Second in a series. Three quarters of the bits being schlepped over the Internet today are video bits, so video standards are more important than ever. To accommodate this huge load of video data we’ve developed compression technologies, special protocols like the Real Time Streaming Protocol (RTSP), we’ve pushed data to the edge of the network with Content Distribution Networks (originally Akamai but now many others).
Just 17 Years Old
This new patented technology, only 17 years in the making, was just released in beta yesterday morning. Here’s a sample video featuring someone you may know. It’s glitchy, but think of what an achievement this is. And think how much better it will play a month or a year from now.

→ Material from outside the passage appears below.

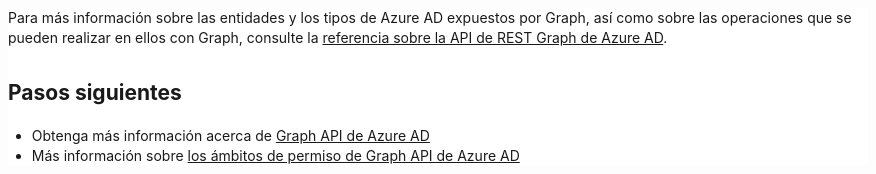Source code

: Para más información sobre las entidades y los tipos de Azure AD expuestos por Graph, así como sobre las operaciones que se pueden realizar en ellos con Graph, consulte la [referencia sobre la API de REST Graph de Azure AD](https://msdn.microsoft.com/Library/Azure/Ad/Graph/api/api-catalog).

## <a name="next-steps"></a>Pasos siguientes

* Obtenga más información acerca de [Graph API de Azure AD](https://msdn.microsoft.com/Library/Azure/Ad/Graph/api/api-catalog)
* Más información sobre [los ámbitos de permiso de Graph API de Azure AD](https://msdn.microsoft.com/Library/Azure/Ad/Graph/howto/azure-ad-graph-api-permission-scopes)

ClipStream G2 comes from a Canadian company, Destiny Media Technologies, which has been around since 1991. They literally invented streaming audio, and launched Internet radio before Windows Media, Quicktime or Real Networks even existed. They eventually moved into Internet video only to be killed when Flash came out for a lot less money and then YouTube for free. More recently they’ve built a business for professional musicians, securely delivering pre-release music for all the record companies to radio stations.
Now, with Flash abandoning mobile, Destiny sees an opportunity in video again.
It's so Special
Not only is there no special server, there’s also no player since the video is rendered by the browser. There is nothing to download or maintain.
There is no transcoding required and Content Distribution Networks, like Akamai or LimeLight, aren’t needed, either.
It’s not perfect, but then beta code never is. I think this is a major step, though, toward Internet simplification.